Your assignment: Print this span of the material below exactly: the line with "magnification brightfield microscopy", the line with "(3,3'-diaminobenzidine) immunohistochemical staining", and every line between them, but nothing else.

==========

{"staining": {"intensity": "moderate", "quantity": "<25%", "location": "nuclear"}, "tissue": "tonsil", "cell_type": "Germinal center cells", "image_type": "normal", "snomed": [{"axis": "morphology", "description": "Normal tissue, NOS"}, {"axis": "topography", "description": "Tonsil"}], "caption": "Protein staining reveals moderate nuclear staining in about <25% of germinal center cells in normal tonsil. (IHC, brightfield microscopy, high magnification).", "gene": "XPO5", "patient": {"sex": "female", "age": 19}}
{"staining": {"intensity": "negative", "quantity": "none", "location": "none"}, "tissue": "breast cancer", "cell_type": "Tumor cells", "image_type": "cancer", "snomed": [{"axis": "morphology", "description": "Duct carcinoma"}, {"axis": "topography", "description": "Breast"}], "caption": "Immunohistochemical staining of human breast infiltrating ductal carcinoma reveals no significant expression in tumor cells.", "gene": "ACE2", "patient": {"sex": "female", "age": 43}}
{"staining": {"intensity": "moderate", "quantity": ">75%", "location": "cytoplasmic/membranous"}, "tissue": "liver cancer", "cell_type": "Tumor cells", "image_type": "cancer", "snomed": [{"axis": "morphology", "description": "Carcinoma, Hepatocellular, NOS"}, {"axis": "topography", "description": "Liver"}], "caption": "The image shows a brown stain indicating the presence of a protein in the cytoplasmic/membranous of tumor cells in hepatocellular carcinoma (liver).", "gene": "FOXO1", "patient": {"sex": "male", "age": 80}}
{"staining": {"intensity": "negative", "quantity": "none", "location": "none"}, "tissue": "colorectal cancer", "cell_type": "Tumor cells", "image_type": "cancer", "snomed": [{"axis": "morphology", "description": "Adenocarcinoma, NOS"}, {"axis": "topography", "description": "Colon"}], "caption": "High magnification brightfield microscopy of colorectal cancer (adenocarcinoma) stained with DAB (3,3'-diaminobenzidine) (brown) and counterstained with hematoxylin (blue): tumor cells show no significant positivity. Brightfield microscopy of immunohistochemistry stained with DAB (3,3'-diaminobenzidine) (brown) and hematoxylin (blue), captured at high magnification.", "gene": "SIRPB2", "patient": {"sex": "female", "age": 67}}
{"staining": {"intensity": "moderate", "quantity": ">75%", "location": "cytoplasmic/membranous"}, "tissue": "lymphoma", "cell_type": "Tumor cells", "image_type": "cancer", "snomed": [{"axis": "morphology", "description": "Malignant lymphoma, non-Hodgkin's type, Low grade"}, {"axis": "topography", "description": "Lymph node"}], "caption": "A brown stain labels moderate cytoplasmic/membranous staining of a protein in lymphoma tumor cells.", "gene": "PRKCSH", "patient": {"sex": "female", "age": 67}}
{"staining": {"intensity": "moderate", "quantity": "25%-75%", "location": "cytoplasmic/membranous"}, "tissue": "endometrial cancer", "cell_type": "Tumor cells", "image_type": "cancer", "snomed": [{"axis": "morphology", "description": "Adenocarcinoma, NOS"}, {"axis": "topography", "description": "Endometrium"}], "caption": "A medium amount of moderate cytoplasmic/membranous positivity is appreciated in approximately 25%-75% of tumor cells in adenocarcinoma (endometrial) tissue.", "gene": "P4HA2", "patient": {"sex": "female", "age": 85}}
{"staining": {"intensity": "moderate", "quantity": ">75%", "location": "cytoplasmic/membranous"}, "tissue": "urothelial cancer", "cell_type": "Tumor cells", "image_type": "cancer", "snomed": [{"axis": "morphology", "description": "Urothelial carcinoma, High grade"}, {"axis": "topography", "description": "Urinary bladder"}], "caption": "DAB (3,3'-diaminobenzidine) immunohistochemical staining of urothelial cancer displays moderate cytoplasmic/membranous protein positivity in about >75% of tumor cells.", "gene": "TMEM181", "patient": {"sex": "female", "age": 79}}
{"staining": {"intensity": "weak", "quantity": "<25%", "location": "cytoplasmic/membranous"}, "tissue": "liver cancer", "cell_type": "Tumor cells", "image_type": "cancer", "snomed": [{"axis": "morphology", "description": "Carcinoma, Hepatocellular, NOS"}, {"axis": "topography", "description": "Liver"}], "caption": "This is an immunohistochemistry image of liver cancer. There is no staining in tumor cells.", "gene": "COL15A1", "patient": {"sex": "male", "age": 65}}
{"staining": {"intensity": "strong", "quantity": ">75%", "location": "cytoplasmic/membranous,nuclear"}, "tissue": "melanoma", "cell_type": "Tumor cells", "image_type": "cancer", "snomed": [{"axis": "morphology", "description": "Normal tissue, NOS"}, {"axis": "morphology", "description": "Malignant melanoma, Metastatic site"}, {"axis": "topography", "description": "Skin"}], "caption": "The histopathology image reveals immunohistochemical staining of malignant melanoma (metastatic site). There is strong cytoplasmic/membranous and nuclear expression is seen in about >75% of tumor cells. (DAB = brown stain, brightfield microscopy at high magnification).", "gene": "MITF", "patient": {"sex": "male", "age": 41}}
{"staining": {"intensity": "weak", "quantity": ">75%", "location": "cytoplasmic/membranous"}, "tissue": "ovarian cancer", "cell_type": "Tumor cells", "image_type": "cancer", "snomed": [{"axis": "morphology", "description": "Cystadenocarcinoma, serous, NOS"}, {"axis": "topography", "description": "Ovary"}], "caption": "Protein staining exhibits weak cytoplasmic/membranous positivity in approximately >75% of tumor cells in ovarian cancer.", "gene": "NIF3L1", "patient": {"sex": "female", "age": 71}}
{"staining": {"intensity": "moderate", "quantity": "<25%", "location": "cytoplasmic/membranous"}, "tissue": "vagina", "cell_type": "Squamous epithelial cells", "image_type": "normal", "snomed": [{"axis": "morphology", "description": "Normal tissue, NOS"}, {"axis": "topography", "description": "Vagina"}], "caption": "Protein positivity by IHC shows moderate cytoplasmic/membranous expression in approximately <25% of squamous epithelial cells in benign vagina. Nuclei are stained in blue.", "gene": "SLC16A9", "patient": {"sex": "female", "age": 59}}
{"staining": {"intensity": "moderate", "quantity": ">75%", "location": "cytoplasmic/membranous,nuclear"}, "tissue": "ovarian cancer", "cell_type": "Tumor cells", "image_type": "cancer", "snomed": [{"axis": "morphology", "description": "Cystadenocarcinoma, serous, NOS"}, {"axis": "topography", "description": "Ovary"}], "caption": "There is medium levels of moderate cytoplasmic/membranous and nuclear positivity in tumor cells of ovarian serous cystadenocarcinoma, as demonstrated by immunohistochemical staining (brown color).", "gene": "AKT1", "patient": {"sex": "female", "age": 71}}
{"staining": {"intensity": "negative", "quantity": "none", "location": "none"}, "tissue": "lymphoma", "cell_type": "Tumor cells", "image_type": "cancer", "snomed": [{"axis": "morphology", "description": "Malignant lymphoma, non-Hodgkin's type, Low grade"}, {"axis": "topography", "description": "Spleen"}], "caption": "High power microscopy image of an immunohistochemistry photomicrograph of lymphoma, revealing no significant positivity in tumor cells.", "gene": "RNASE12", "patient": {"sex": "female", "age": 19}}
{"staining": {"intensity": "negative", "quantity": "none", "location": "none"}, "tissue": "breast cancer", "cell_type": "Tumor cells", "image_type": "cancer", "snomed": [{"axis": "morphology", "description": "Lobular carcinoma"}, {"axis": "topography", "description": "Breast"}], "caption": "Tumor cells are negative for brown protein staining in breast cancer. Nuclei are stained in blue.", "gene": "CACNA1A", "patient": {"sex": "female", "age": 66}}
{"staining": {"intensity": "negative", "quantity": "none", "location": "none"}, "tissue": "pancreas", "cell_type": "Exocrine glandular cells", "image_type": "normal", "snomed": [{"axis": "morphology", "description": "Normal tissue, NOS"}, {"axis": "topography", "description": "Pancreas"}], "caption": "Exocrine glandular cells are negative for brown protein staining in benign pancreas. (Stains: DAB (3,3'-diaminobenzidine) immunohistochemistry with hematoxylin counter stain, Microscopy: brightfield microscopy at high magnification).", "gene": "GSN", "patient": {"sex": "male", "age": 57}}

==========

Solution for this task:
{"staining": {"intensity": "negative", "quantity": "none", "location": "none"}, "tissue": "colorectal cancer", "cell_type": "Tumor cells", "image_type": "cancer", "snomed": [{"axis": "morphology", "description": "Adenocarcinoma, NOS"}, {"axis": "topography", "description": "Colon"}], "caption": "High magnification brightfield microscopy of colorectal cancer (adenocarcinoma) stained with DAB (3,3'-diaminobenzidine) (brown) and counterstained with hematoxylin (blue): tumor cells show no significant positivity. Brightfield microscopy of immunohistochemistry stained with DAB (3,3'-diaminobenzidine) (brown) and hematoxylin (blue), captured at high magnification.", "gene": "SIRPB2", "patient": {"sex": "female", "age": 67}}
{"staining": {"intensity": "moderate", "quantity": ">75%", "location": "cytoplasmic/membranous"}, "tissue": "lymphoma", "cell_type": "Tumor cells", "image_type": "cancer", "snomed": [{"axis": "morphology", "description": "Malignant lymphoma, non-Hodgkin's type, Low grade"}, {"axis": "topography", "description": "Lymph node"}], "caption": "A brown stain labels moderate cytoplasmic/membranous staining of a protein in lymphoma tumor cells.", "gene": "PRKCSH", "patient": {"sex": "female", "age": 67}}
{"staining": {"intensity": "moderate", "quantity": "25%-75%", "location": "cytoplasmic/membranous"}, "tissue": "endometrial cancer", "cell_type": "Tumor cells", "image_type": "cancer", "snomed": [{"axis": "morphology", "description": "Adenocarcinoma, NOS"}, {"axis": "topography", "description": "Endometrium"}], "caption": "A medium amount of moderate cytoplasmic/membranous positivity is appreciated in approximately 25%-75% of tumor cells in adenocarcinoma (endometrial) tissue.", "gene": "P4HA2", "patient": {"sex": "female", "age": 85}}
{"staining": {"intensity": "moderate", "quantity": ">75%", "location": "cytoplasmic/membranous"}, "tissue": "urothelial cancer", "cell_type": "Tumor cells", "image_type": "cancer", "snomed": [{"axis": "morphology", "description": "Urothelial carcinoma, High grade"}, {"axis": "topography", "description": "Urinary bladder"}], "caption": "DAB (3,3'-diaminobenzidine) immunohistochemical staining of urothelial cancer displays moderate cytoplasmic/membranous protein positivity in about >75% of tumor cells.", "gene": "TMEM181", "patient": {"sex": "female", "age": 79}}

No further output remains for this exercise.